In this guide we will be digging in to how supervised learning algorithms are structured and evaluated through the use of training, validation, and testing data sets. When you start your supervised learning algorithm build out you are going to be breaking down your dataframe into three sets: training, validation and testing. The general rule is that the majority of the data is dedicated to the training set and the remainder is allocated based on sample size and the actual model itself.
So, if you have a robust data frame I’d say about 80 percent of your data will be used as your training set. And depending on your model and how many hyperparameters you have you’ll have somewhere between a 10 percent, and 10 percent split. But keep in mind, if there aren’t many hyperparameters you can probably shift some of data into the test set. Now, let’s get into what all this means, and why it’s important to you as a machine learning developer.
When we talk about supervised learning, and hopefully I’m not over simplifying it, we are talking about a machine learning task that requires prior knowledge. And what I mean is that in order for supervised learning to work we have to know what the output should be based on the inputs. And this has to be the case because the goal of supervised learning is to approximate a relationship between input and output in the data. An analogy I like to use, because we all have experience with it, is when a parent tells their child not to touch a potentially hot stove top. Since the parent has previous knowledge with their stove, they are able to approximate how hot it may be. And in the future the child can decide what course of action they want to take based on the information. If they decide to touch the stove they will quickly realize, with a high level of certainty, their parents were right.
Like I said earlier, when building out a supervised algorithm it has to begin prior knowledge. This is what we consider to be the training set. More specifically, training sets are samples of data used to fit the model. It’s the actual data the model sees and learns from and it’s what we use to train the model. In our analogy the training data is comprised of all the experiences the parent has had with their stove top. They know every time they turn the stove on, it gets hot. Thus, turning the stove on is the input, and heat is the output.
The parent also knows that stoves aren’t just scorching hot or room temperature, instead there’s a range of temperatures based on a few factors. And that’s where validation sets come in. Validation sets are used to provide an unbiased evaluation of how well the model is fit based on the training data. And in order to produce a more accurate fit, variation has to be reduced by fine tuning the hyperparameters. So, if the parent in our example decided they wanted to ignore thermodynamics and concluded stoves have to be hot when the burners are on and cool when the burners are off, we would probably end up with a poorly fit model and a child that has a really sore hand. Thankfully, the parent considered heat dissipation and tuned the hyperparameters, allowing the training set to more accurately predict the output.
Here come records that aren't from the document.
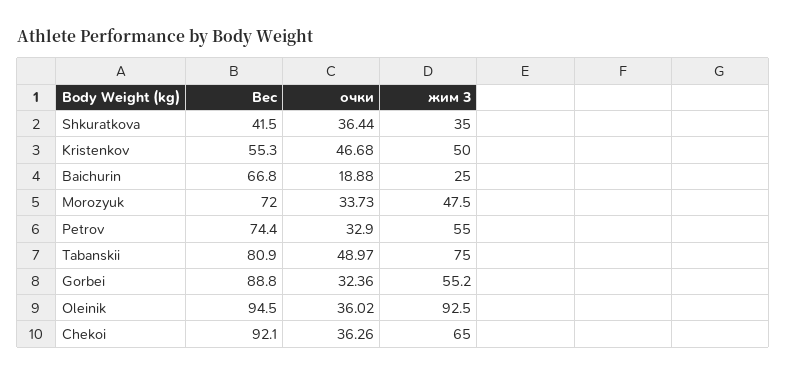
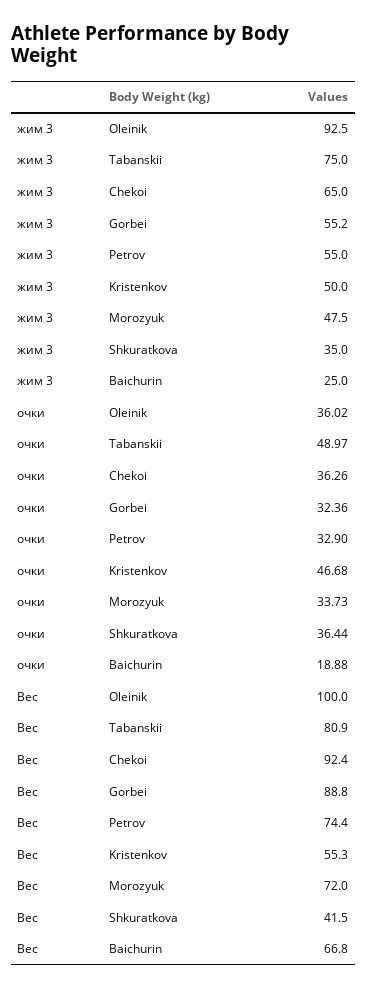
Вес, Oleinik: 94.5 -> 100
Вес, Chekoi: 92.1 -> 92.4

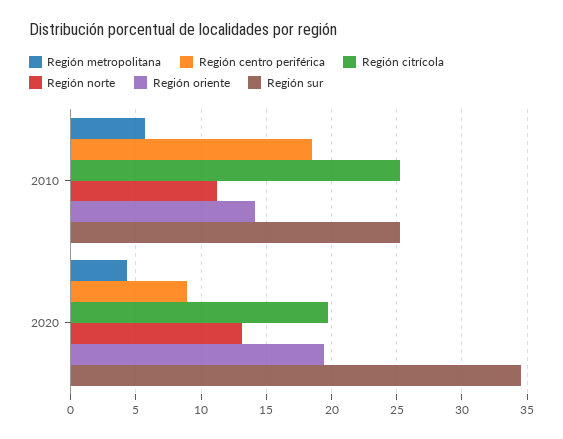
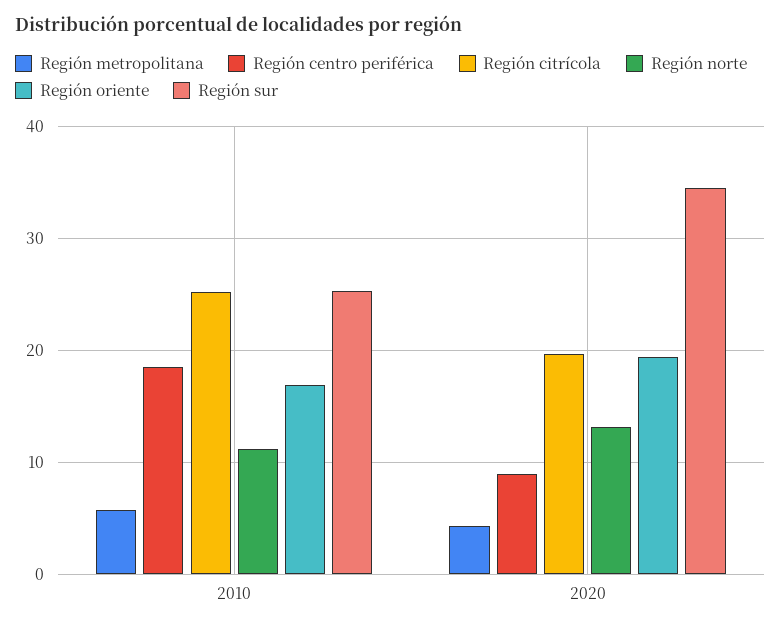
Región oriente, 2010: 14 -> 17

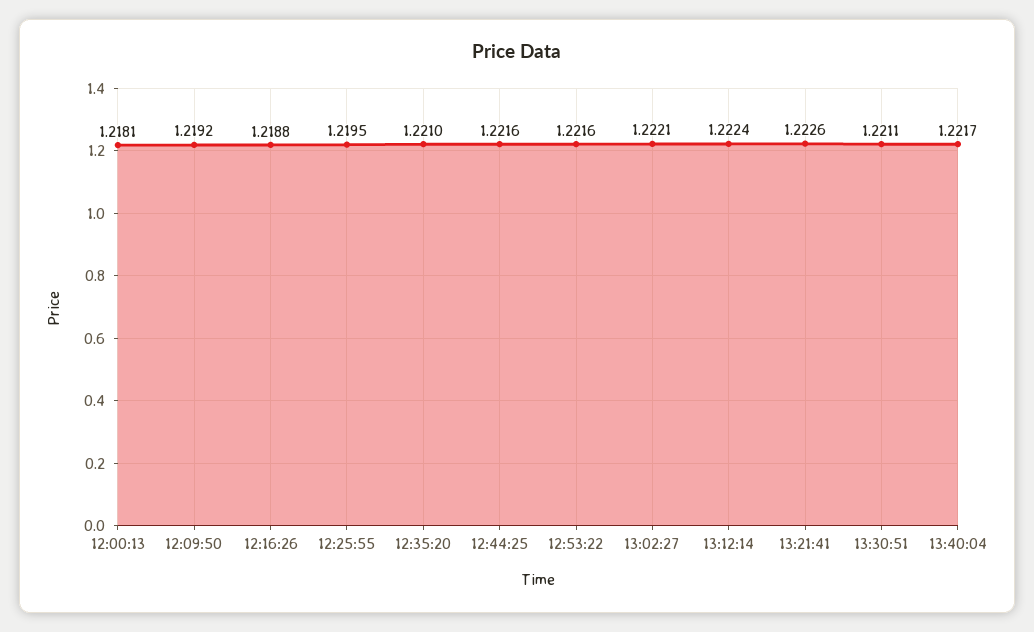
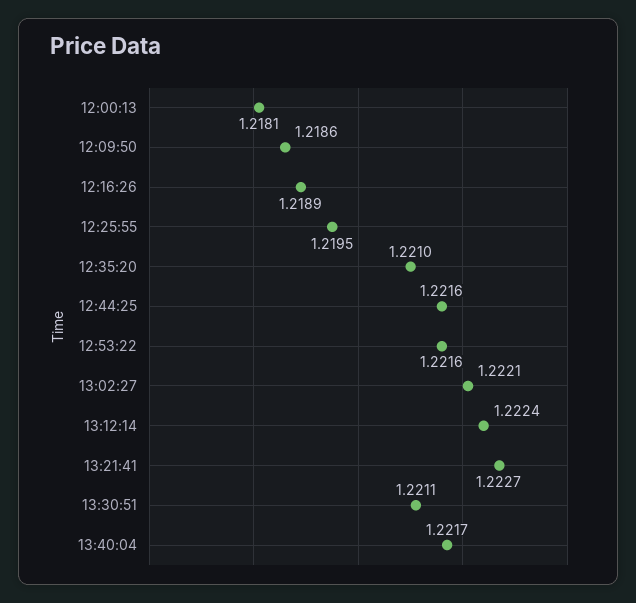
12:09:50: 1.2192 -> 1.2186
12:16:26: 1.2188 -> 1.2189
13:21:41: 1.2226 -> 1.2227

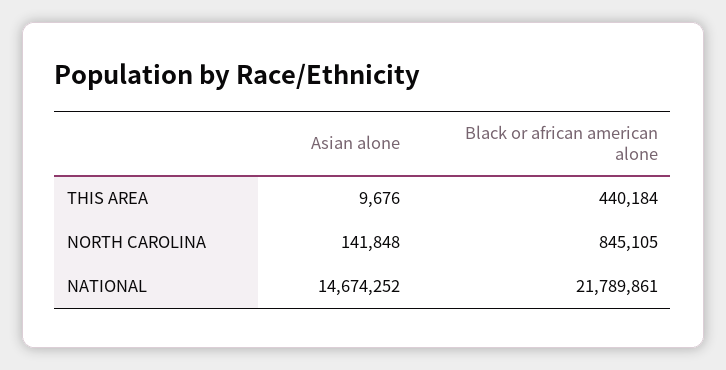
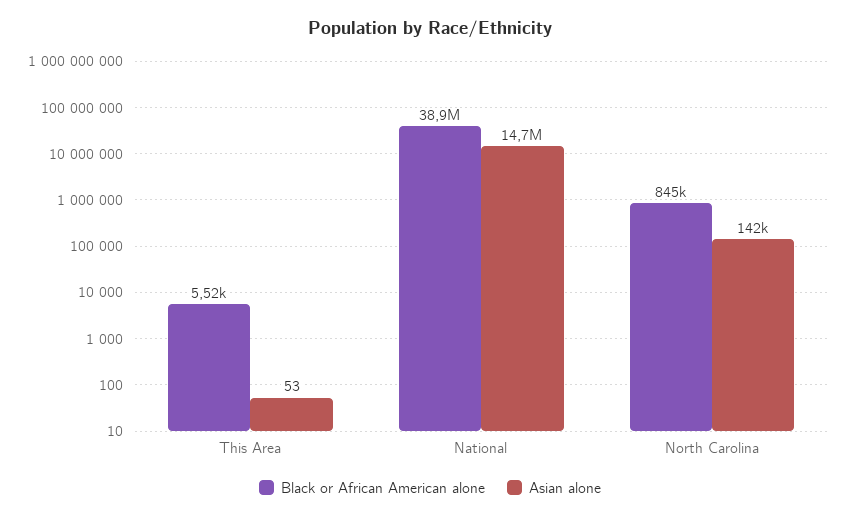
Asian alone, THIS AREA: 9676 -> 53
Black or african american alone, THIS AREA: 440184 -> 5520
Black or african american alone, NATIONAL: 21789861 -> 38900000

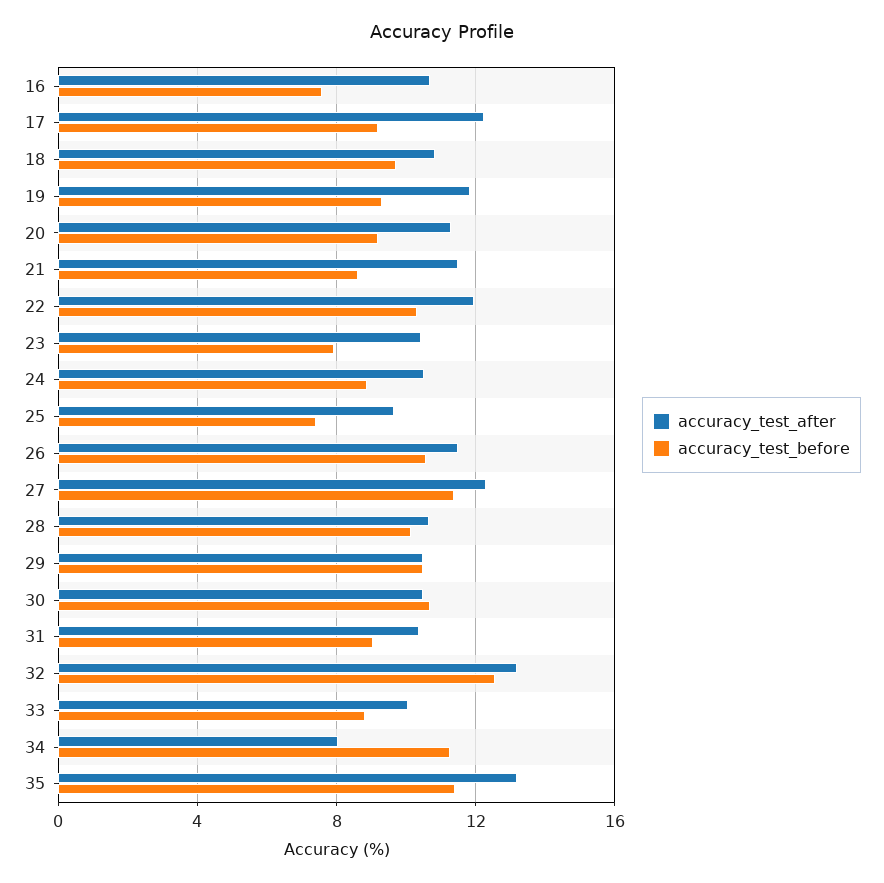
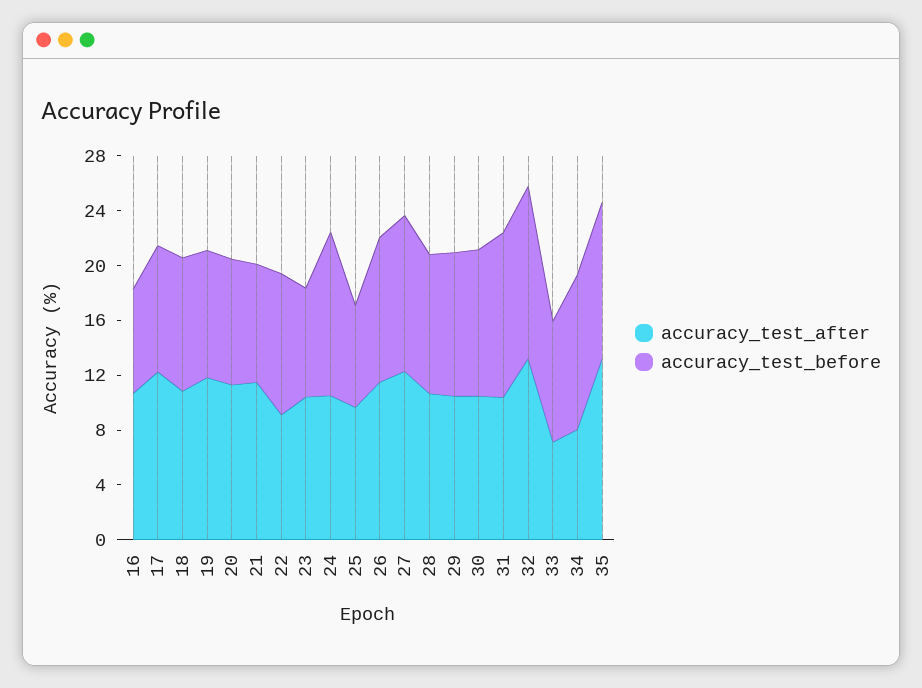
accuracy_test_after, 22: 12 -> 9
accuracy_test_before, 24: 9 -> 12
accuracy_test_before, 31: 9 -> 12
accuracy_test_after, 33: 10 -> 7

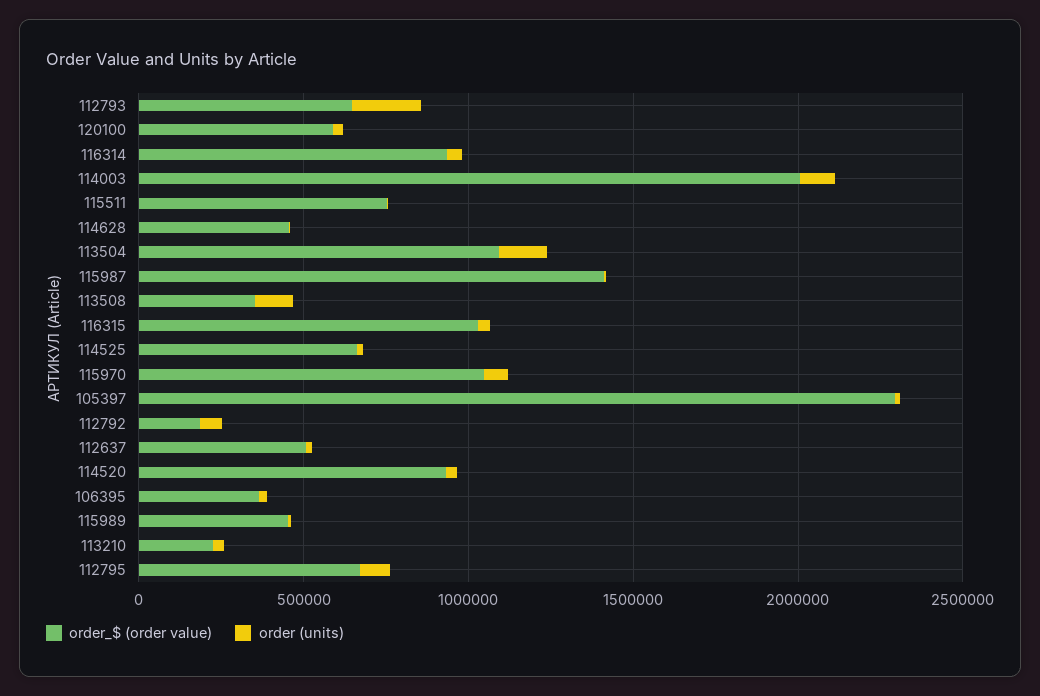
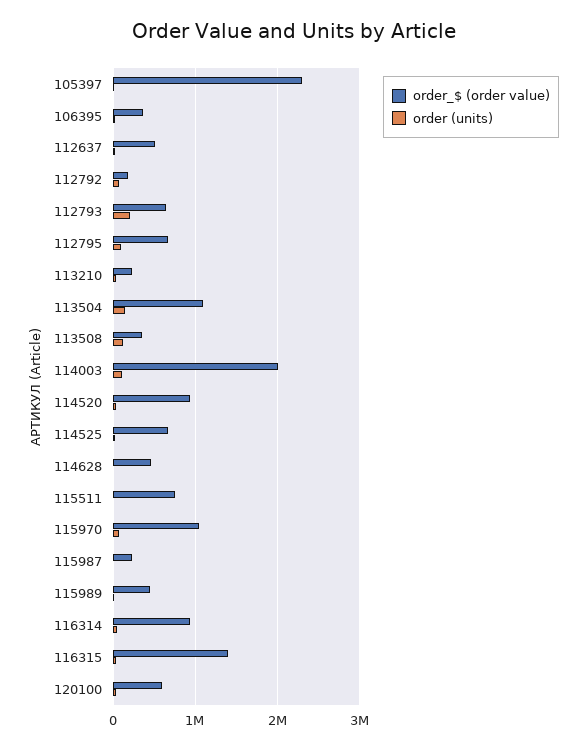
order_$ (order value), 115987: 1400000 -> 200000
order_$ (order value), 116315: 1000000 -> 1400000

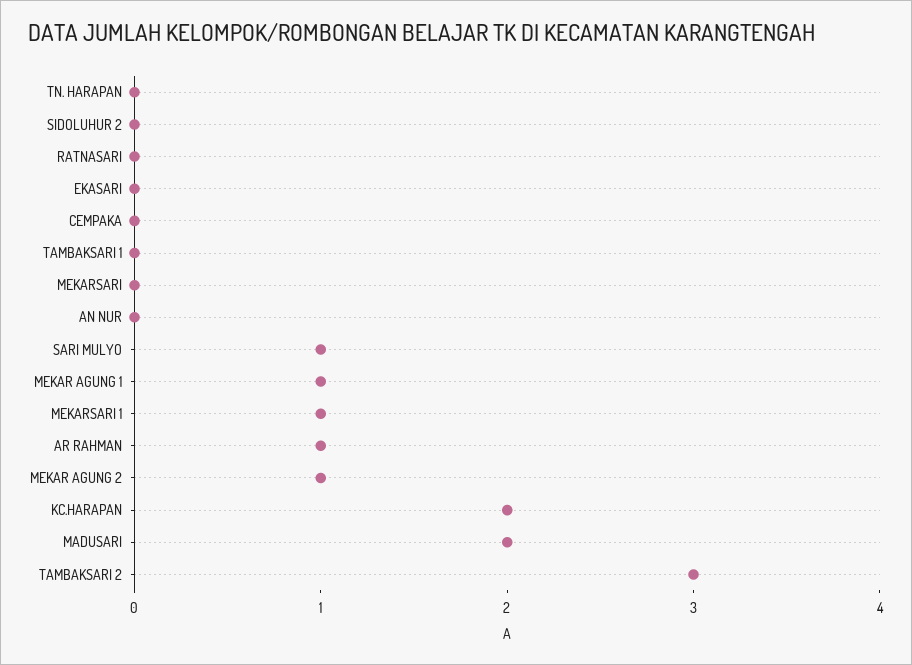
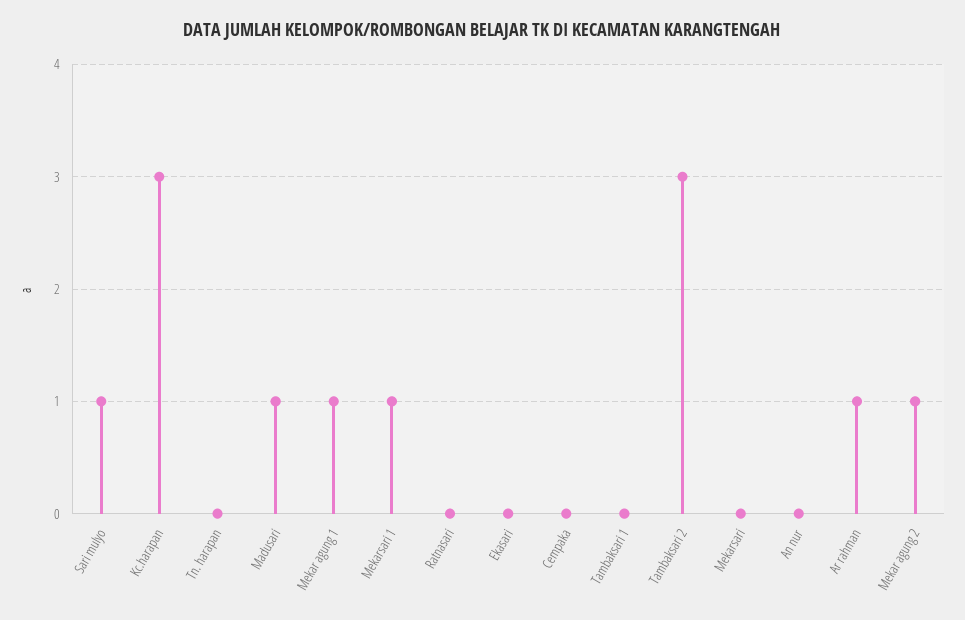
SIDOLUHUR 2: 0 -> none
KC.HARAPAN: 2 -> 3
MADUSARI: 2 -> 1

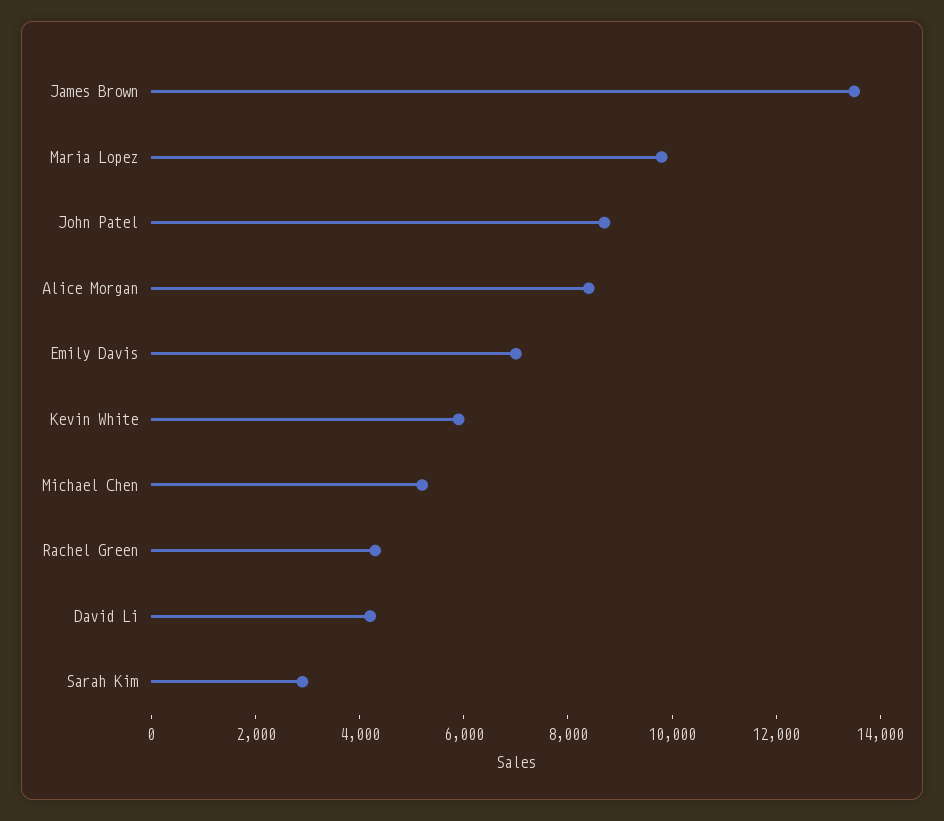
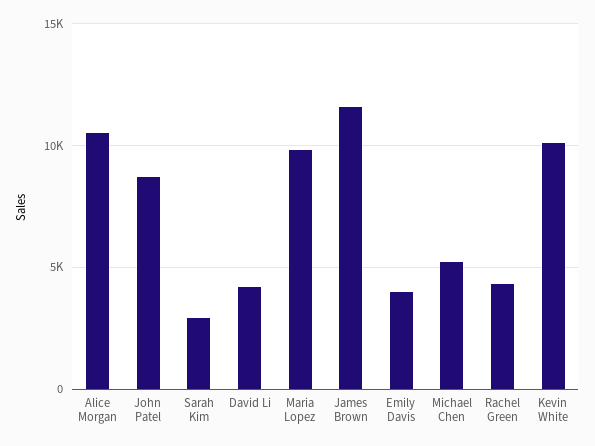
James Brown: 13500 -> 11500
Alice Morgan: 8500 -> 10500
Emily Davis: 7000 -> 4000
Kevin White: 6000 -> 10000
Because of these modifications the uncertainty in the model has been reduced which presumably decreases the likelihood of the child burning their hand.
With a well fit model in place the algorithm can be tested, and that’s obviously where the testing dataset comes into play. There is really only one main purpose of the testing set and that is to evaluate the model. Applying this to our analogy it will be the moment the child decides to touch the stove top. Let’s say the burner has been off for twenty minutes and the child finally wants to validate their parents advice. When they touch it, it’s only luke warm. So to the child it kind of makes sense, but how do they know if the stove really gets that hot? So, they turn the burner back on and let it heat up. Anway, I think you get the point. Everytime the child decides to touch the burner they are acting as the test set, evaluating and learning from their parents prior knowledge.
Hopefully this all makes to you and wasn’t too simplified, because it is definitely something you will be dealing with as you move into the workplace. And when handling real world datasets it’s not always this cut and dry. At some point you will probably see coworkers using validation sets as their test set, which is not a good practice. Because as we’ve discussed the test set is generally well curated and contains carefully sampled data that covers the various classes that the model would face, when used in the real world.